Der Name "Gullah" stammt möglicherweise aus Angola, woher wahrscheinlich die Vorfahren einiger Gullah-Völker stammten. Sie schufen eine neue Kultur aus den zahlreichen afrikanischen Völkern, die nach Charleston und South Carolina gebracht wurden. Andere Gelehrte glauben, dass sie vom Namen anderer ethnischer Gruppen in Afrika abstammen.
Ursprung der Gullah-Kultur
Entlang der Westküste Afrikas hatten die Menschen 3.000 Jahre lang afrikanischen Reis angebaut. Als die britischen kolonialen Pflanzer entdeckten, dass Reis im amerikanischen Süden wachsen würde, wollten sie versklavte Afrikaner aus dieser Region. Afrikaner wurden aus der westlichen Region Afrikas (im heutigen Sierra Leone) als Sklaven genommen, nach Amerika transportiert und in Charlestowne, South Carolina, gehandelt. Diese afrikanischen Bauern brachten ihre Fähigkeiten für Landwirtschaft und Bewässerung mit.

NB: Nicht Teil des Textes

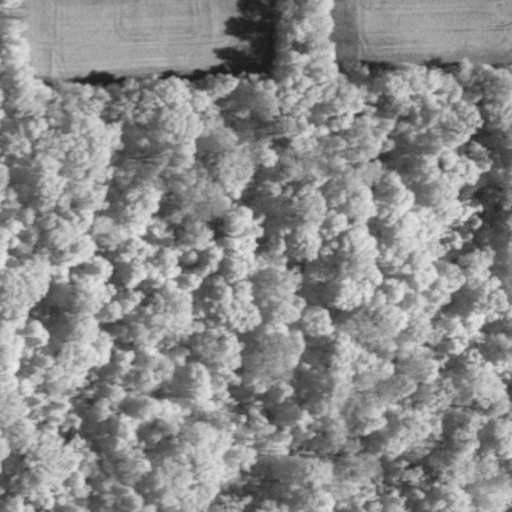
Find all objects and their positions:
crop: (129, 17)
crop: (411, 21)
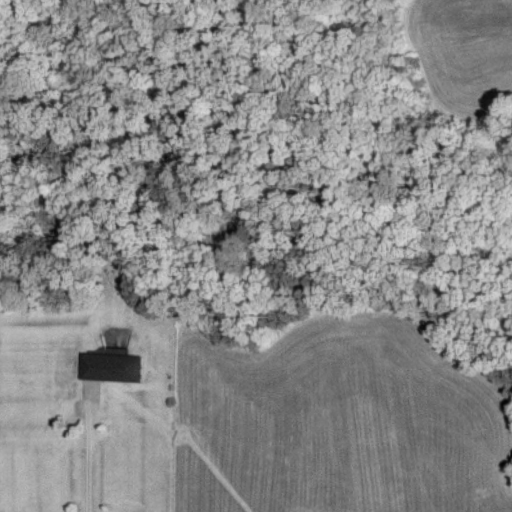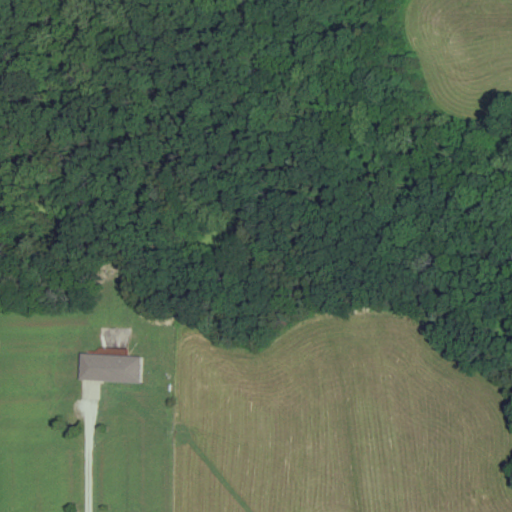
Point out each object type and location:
building: (112, 368)
road: (87, 448)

Dem britischen Historiker P.E.H. Hair zufolge hatte die Gullah-Kultur Elemente vieler verschiedener afrikanischer Kulturen. Das Gullah-Volk konnte viel von seiner afrikanischen Kultur bewahren, weil das Klima und die Geographie dieser Region Afrika ähnlich waren und weil Sklaven in großen Gruppen lebten und wenig Interaktion mit Weißen hatten.
Die Sklaven brachten auch die Krankheiten Malaria und Gelbfieber mit. Diese Krankheiten breiteten sich aufgrund des subtropischen Klimas auf englische und europäische Siedler aus und wurden in der Region endemisch. Die Afrikaner hatten mehr Immunität gegen diese Krankheiten. Viele weiße Pflanzer verließen das Gebiet während der Jahreszeiten, in denen die Krankheiten häufiger auftraten. Die europäischen oder afrikanischen "Reisfahrer" oder Aufseher waren für die Plantagen verantwortlich.
Bürgerkriegszeit
Im US-Bürgerkrieg hatten die weißen Pflanzer auf den Sea Islands Angst vor einer Invasion der US-Marine-Streitkräfte. Sie verließen ihre Plantagen und gingen auf das Festland. Als die Unionstruppen 1861 auf den Sea Islands ankamen, wollte das Volk der Gullahs Freiheit. Viele Gullahs dienten in der Unionsarmee. Die Sea Islands waren der erste Ort im Süden, an dem Sklaven befreit wurden. Lange vor Ende des Krieges kamen unitarische Missionare, um Schulen für die neu befreiten Sklaven zu gründen.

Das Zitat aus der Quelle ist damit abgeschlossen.